◆ Excerpt from a dataset:

Start

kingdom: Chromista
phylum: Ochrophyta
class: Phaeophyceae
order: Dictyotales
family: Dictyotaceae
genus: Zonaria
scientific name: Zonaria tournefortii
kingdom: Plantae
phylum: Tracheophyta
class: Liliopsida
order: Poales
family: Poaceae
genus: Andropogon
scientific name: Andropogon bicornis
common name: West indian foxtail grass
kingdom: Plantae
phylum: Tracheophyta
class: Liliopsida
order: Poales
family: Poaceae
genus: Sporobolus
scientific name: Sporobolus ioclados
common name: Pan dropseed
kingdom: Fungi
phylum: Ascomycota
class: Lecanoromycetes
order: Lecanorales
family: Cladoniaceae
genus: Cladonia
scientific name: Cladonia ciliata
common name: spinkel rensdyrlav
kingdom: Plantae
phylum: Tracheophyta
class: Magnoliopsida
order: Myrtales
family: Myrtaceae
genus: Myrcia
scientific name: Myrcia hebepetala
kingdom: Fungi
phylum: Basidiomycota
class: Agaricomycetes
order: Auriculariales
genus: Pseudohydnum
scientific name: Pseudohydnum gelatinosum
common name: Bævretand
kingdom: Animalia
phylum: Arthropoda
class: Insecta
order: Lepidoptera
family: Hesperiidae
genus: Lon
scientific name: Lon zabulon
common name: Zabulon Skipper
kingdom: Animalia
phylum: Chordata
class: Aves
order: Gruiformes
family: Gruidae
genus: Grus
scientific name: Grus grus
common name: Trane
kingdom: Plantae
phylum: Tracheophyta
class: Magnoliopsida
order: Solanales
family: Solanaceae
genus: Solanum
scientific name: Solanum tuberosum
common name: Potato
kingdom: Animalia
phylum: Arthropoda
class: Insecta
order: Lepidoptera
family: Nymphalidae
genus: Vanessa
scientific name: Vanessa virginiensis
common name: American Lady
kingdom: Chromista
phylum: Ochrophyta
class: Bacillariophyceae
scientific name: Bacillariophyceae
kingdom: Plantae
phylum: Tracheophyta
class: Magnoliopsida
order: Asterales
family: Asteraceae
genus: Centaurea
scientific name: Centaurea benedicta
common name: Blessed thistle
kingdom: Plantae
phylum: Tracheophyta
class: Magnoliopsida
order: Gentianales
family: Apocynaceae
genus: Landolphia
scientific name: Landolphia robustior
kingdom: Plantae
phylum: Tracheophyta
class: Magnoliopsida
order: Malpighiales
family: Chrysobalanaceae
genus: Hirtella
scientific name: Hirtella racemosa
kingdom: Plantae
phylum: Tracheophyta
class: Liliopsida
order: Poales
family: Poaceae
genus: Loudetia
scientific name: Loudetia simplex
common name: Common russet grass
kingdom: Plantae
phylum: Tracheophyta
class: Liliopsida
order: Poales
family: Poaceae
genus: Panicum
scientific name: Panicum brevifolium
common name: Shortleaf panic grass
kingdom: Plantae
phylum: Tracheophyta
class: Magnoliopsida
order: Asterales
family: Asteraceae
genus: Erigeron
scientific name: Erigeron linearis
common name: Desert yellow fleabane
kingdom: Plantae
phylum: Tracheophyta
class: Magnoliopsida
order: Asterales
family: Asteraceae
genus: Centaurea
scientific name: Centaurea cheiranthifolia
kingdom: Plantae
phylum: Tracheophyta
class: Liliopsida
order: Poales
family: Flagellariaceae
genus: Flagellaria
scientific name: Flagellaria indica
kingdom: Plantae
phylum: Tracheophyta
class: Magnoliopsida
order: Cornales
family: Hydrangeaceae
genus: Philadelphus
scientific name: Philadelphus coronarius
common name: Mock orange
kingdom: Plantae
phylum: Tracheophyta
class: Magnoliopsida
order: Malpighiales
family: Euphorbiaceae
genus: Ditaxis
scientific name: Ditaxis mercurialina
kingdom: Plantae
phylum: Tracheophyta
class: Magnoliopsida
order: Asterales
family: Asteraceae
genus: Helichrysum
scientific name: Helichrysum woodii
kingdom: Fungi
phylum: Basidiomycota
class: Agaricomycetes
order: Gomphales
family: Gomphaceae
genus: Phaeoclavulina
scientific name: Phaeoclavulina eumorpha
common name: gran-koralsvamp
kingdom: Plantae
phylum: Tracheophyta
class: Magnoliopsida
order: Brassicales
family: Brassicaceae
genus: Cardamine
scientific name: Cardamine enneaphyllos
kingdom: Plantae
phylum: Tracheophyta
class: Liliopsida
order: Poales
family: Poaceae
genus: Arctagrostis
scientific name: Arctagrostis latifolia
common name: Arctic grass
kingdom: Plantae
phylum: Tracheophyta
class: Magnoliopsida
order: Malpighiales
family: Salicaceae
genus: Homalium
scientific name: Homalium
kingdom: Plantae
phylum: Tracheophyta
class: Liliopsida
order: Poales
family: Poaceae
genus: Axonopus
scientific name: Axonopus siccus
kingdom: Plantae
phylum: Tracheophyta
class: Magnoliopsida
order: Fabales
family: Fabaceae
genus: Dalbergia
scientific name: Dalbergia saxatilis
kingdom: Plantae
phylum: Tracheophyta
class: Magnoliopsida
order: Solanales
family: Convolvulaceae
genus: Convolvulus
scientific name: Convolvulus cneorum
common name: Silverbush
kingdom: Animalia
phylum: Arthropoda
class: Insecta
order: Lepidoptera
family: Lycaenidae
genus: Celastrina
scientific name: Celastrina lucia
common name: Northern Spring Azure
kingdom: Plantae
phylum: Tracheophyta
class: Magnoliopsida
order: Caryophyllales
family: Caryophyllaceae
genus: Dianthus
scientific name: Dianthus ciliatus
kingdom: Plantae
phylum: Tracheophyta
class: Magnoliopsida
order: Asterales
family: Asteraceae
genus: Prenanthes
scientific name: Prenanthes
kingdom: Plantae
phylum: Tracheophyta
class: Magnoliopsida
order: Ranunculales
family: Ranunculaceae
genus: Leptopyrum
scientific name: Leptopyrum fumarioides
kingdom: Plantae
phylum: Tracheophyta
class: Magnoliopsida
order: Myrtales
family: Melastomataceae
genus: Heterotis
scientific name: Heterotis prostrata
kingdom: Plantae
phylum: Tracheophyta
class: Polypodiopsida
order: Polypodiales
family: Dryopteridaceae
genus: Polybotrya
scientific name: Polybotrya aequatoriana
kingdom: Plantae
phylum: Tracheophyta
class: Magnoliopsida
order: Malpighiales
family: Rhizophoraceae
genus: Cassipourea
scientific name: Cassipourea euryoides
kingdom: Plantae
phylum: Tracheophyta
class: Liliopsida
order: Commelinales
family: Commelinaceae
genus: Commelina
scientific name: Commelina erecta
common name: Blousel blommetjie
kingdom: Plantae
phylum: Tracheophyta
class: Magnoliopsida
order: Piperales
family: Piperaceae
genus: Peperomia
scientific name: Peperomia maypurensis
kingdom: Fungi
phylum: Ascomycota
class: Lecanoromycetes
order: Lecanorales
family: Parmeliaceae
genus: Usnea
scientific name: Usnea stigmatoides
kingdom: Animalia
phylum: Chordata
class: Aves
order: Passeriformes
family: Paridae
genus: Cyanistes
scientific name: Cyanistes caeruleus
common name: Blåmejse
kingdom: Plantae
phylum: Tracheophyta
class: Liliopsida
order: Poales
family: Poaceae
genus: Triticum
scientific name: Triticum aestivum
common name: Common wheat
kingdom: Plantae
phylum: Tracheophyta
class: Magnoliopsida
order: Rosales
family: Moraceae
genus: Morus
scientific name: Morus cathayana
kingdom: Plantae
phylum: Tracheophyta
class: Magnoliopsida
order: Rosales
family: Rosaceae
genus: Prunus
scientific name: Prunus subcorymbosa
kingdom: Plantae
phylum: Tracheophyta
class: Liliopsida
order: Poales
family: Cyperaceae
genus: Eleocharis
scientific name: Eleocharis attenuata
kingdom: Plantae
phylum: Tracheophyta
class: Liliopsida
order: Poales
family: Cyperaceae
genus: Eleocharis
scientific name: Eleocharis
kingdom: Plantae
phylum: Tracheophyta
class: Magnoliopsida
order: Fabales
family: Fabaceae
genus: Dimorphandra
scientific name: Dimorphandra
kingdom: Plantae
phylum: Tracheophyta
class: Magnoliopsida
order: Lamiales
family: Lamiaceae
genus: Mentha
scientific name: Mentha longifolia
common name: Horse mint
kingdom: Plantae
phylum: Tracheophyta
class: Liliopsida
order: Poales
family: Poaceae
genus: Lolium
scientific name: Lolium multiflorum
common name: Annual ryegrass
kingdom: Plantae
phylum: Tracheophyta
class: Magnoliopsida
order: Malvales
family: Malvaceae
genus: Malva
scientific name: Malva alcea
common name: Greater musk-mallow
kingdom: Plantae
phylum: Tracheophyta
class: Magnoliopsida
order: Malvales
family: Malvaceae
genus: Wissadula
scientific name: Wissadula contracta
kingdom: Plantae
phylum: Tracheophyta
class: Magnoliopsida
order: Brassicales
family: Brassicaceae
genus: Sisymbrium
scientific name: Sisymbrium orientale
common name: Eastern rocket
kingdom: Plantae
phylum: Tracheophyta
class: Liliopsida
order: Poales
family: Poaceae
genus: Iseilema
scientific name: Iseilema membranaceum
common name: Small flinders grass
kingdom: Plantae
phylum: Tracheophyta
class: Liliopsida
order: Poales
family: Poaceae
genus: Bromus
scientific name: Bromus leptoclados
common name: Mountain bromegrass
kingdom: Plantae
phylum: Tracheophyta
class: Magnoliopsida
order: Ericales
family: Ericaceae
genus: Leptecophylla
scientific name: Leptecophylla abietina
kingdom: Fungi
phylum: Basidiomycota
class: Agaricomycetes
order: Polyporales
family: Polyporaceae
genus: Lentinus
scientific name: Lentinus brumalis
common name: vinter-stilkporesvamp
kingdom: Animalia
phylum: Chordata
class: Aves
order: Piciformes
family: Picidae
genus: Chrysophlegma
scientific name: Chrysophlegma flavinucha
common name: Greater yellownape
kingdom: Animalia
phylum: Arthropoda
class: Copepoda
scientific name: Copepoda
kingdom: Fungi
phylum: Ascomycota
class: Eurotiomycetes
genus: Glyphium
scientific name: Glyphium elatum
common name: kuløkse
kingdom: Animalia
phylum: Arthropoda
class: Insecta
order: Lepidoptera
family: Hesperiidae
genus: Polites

End

◆ DO THIS: Turn the material, from its first line up to and including the line with "genus: Andropogon", into a Markdown table with the columns Row and Line. Number each line in the Row column and leave out blank lines.

◆ RESPONSE BELOW:
| Row | Line |
|---|---|
| 1 | kingdom: Chromista |
| 2 | phylum: Ochrophyta |
| 3 | class: Phaeophyceae |
| 4 | order: Dictyotales |
| 5 | family: Dictyotaceae |
| 6 | genus: Zonaria |
| 7 | scientific name: Zonaria tournefortii |
| 8 | kingdom: Plantae |
| 9 | phylum: Tracheophyta |
| 10 | class: Liliopsida |
| 11 | order: Poales |
| 12 | family: Poaceae |
| 13 | genus: Andropogon |